● **Lines of data**:
········
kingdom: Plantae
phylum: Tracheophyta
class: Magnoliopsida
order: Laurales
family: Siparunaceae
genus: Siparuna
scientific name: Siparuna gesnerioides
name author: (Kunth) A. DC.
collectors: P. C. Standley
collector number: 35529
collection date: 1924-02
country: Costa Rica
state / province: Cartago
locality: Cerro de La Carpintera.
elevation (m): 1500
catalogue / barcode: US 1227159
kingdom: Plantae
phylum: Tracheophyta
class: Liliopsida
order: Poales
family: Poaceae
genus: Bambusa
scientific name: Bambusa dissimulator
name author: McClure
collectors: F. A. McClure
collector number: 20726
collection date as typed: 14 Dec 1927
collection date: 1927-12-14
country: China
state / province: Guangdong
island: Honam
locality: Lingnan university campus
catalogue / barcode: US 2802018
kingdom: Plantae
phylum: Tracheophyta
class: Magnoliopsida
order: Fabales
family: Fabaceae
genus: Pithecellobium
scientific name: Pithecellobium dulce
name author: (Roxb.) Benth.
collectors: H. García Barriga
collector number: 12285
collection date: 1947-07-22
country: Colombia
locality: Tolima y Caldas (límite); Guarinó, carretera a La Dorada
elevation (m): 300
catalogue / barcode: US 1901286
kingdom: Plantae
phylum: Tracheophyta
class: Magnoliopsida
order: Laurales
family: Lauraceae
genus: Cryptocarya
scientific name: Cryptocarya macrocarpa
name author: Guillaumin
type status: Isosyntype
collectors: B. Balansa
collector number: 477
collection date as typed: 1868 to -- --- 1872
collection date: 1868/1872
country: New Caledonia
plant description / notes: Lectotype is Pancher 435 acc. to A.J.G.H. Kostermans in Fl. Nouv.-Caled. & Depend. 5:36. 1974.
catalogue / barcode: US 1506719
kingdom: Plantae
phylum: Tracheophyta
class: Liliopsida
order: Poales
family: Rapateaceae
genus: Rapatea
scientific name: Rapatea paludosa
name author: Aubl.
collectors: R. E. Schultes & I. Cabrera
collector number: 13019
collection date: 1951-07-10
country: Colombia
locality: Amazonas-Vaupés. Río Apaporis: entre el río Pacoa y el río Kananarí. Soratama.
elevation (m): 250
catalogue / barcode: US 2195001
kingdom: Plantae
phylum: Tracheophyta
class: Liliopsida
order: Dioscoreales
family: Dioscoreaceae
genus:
········
● **Aim of the exercise**: Copy out all the lines of data again, putting "catalog" in place of every "catalogue" and leaving everything else the same.

● **Solution to the exercise**:
kingdom: Plantae
phylum: Tracheophyta
class: Magnoliopsida
order: Laurales
family: Siparunaceae
genus: Siparuna
scientific name: Siparuna gesnerioides
name author: (Kunth) A. DC.
collectors: P. C. Standley
collector number: 35529
collection date: 1924-02
country: Costa Rica
state / province: Cartago
locality: Cerro de La Carpintera.
elevation (m): 1500
catalog / barcode: US 1227159
kingdom: Plantae
phylum: Tracheophyta
class: Liliopsida
order: Poales
family: Poaceae
genus: Bambusa
scientific name: Bambusa dissimulator
name author: McClure
collectors: F. A. McClure
collector number: 20726
collection date as typed: 14 Dec 1927
collection date: 1927-12-14
country: China
state / province: Guangdong
island: Honam
locality: Lingnan university campus
catalog / barcode: US 2802018
kingdom: Plantae
phylum: Tracheophyta
class: Magnoliopsida
order: Fabales
family: Fabaceae
genus: Pithecellobium
scientific name: Pithecellobium dulce
name author: (Roxb.) Benth.
collectors: H. García Barriga
collector number: 12285
collection date: 1947-07-22
country: Colombia
locality: Tolima y Caldas (límite); Guarinó, carretera a La Dorada
elevation (m): 300
catalog / barcode: US 1901286
kingdom: Plantae
phylum: Tracheophyta
class: Magnoliopsida
order: Laurales
family: Lauraceae
genus: Cryptocarya
scientific name: Cryptocarya macrocarpa
name author: Guillaumin
type status: Isosyntype
collectors: B. Balansa
collector number: 477
collection date as typed: 1868 to -- --- 1872
collection date: 1868/1872
country: New Caledonia
plant description / notes: Lectotype is Pancher 435 acc. to A.J.G.H. Kostermans in Fl. Nouv.-Caled. & Depend. 5:36. 1974.
catalog / barcode: US 1506719
kingdom: Plantae
phylum: Tracheophyta
class: Liliopsida
order: Poales
family: Rapateaceae
genus: Rapatea
scientific name: Rapatea paludosa
name author: Aubl.
collectors: R. E. Schultes & I. Cabrera
collector number: 13019
collection date: 1951-07-10
country: Colombia
locality: Amazonas-Vaupés. Río Apaporis: entre el río Pacoa y el río Kananarí. Soratama.
elevation (m): 250
catalog / barcode: US 2195001
kingdom: Plantae
phylum: Tracheophyta
class: Liliopsida
order: Dioscoreales
family: Dioscoreaceae
genus:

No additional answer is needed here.